You will find that you are not using any of the gain your two pre-amps have. The main difference between the two will be how much each pre amp attenuates the signal at the volume control.
I would suggest buying the endler attenuators and you can use them
- at your pre amp input where the CD plugs into or
- at the amp inputs to lower the overall gain of the system.
They also work very well as a passive volume control and you can determine if you like your pre amp sound or just the sound of you amp direct.
Thye endlers were transparent to the signal, the rothwell is not.
- between your
How much did you decrease the input gain or as BAT calls it "Relative Volume" adjustment? Try setting it lower. If that is properly set, you should be able to use the main volume knob in a wider range.
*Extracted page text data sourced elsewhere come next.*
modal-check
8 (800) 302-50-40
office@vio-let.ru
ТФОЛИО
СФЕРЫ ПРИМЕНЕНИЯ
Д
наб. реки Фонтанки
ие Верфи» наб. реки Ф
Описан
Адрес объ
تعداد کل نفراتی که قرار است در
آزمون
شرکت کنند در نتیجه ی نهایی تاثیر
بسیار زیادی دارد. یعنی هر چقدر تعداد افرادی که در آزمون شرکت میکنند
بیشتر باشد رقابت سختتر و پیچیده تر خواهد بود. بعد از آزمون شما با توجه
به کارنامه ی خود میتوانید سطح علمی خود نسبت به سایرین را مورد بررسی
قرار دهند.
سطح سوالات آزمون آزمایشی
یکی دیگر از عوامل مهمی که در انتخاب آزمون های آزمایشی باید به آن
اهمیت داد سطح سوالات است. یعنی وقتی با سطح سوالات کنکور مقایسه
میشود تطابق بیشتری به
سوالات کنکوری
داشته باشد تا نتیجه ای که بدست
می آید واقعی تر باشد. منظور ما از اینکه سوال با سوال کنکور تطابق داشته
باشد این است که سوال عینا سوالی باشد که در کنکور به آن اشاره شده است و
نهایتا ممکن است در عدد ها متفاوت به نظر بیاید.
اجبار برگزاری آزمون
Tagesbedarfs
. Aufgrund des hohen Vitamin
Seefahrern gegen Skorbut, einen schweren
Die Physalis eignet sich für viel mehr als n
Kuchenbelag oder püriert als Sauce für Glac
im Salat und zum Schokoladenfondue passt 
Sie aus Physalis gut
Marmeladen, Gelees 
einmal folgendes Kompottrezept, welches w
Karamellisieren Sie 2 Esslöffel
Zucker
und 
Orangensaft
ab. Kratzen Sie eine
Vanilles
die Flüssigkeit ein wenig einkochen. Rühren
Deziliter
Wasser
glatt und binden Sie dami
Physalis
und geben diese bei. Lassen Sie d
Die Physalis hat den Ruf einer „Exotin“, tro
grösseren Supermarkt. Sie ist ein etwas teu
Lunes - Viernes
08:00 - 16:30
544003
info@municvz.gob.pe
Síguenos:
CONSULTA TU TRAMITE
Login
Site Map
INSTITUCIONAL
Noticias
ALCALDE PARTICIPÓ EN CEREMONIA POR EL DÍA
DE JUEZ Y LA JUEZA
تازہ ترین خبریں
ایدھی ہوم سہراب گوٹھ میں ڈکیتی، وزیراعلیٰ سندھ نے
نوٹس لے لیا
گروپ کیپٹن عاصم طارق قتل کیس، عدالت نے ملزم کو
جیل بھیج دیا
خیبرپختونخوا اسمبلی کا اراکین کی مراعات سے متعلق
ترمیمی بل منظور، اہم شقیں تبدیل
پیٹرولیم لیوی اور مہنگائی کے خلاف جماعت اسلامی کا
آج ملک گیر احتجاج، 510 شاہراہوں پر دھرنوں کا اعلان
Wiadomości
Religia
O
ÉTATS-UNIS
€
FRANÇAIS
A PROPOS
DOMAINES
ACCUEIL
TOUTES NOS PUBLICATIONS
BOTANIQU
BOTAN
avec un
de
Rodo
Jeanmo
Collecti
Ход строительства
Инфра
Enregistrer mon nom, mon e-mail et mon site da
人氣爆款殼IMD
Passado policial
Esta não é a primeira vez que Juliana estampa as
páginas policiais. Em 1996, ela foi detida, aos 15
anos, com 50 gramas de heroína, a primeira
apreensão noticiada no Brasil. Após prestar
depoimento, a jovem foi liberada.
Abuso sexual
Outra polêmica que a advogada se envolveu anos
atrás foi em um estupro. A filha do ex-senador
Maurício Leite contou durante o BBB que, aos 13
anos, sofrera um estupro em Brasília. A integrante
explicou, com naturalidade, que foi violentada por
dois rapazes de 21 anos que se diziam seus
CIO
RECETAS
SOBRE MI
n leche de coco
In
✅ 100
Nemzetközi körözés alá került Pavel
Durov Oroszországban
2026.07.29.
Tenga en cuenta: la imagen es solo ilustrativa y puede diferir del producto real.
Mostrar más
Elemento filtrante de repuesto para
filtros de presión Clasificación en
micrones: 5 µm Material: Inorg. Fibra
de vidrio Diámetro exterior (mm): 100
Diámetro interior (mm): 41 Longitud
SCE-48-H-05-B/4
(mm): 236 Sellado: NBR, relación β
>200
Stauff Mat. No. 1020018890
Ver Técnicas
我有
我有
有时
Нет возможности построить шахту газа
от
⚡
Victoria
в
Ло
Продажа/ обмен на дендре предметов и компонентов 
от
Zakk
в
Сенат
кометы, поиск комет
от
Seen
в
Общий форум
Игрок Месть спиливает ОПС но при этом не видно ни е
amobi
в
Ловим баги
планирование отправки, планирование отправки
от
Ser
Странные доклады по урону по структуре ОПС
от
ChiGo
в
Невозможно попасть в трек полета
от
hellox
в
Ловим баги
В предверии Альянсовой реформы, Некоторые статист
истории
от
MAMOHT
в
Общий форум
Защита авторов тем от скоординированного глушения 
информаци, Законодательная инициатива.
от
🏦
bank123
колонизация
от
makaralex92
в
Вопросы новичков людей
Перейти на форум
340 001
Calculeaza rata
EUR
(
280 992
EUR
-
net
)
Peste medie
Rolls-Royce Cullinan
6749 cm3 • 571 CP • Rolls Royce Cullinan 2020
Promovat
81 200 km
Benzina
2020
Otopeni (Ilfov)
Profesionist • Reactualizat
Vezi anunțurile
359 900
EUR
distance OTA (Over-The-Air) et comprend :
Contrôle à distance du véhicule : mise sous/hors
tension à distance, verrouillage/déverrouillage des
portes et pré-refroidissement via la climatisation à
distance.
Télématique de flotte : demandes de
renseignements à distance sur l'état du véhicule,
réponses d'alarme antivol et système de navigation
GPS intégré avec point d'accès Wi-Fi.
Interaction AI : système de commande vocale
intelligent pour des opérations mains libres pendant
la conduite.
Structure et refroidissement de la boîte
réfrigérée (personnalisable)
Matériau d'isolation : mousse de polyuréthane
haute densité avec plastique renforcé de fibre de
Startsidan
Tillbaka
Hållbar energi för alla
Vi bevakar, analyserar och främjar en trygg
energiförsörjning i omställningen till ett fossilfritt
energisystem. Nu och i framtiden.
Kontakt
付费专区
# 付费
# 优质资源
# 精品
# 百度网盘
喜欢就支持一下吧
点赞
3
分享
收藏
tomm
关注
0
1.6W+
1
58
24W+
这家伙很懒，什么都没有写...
A CDP with 1.7V output is not high at all, so if even using a player with that output should not overload your preamp. Also make sure, you don't have the Fixed Gain mode "On" for the BAT preamp, cause that might bypass your input gain adjustment (I'm guessing???). If your Classe has 14 gain, and the BAT is 17 gain, that's really close. The Classe can go +/- 14 ticks of gain, so I am assuming the BAT can go +/-17 ticks of gain. So you should be able to lower the BAT to sound like the Classe in terms of gain input. Just go as low as you can, and slowly inch your way up on the BAT input gain. I think you should be able find the right setting after trial and error. If that doesn't work, something seems wrong with the BAT preamp then.
Ok, I have chilled out. I guess I haven't been very clear in my responses. Downunder has said it best and I will try his approach.
The stated gain of the preamp is the gain with the volume control all the way up. You never use it this way so the maximum gain doesn't matter. It doesn't matter if you put in a preamp with 1,000 dB of gain. I should not have said you have too much gain. I should have said that your amp already has enough gain to drive your speakers to uncomfortable levels.
In your sytem the output level of the preamp is less than the output level of the CD player. In other words, the preamp is always attenuating the signal.
You don't need a pre amplifier, you need a pre attenuator.
The problem is not the maximum gain of the preamps, it is that the amount of attenuation is not enough.
courtvision21, yes I have adjusted it all the way down (-40) and the fixed output is off.
downunder and herman...now that makes sense. thanks for the patience and helping me understand what is happening. Your responses are very similar to a what BAT just told me about their volume control. Again, thanks.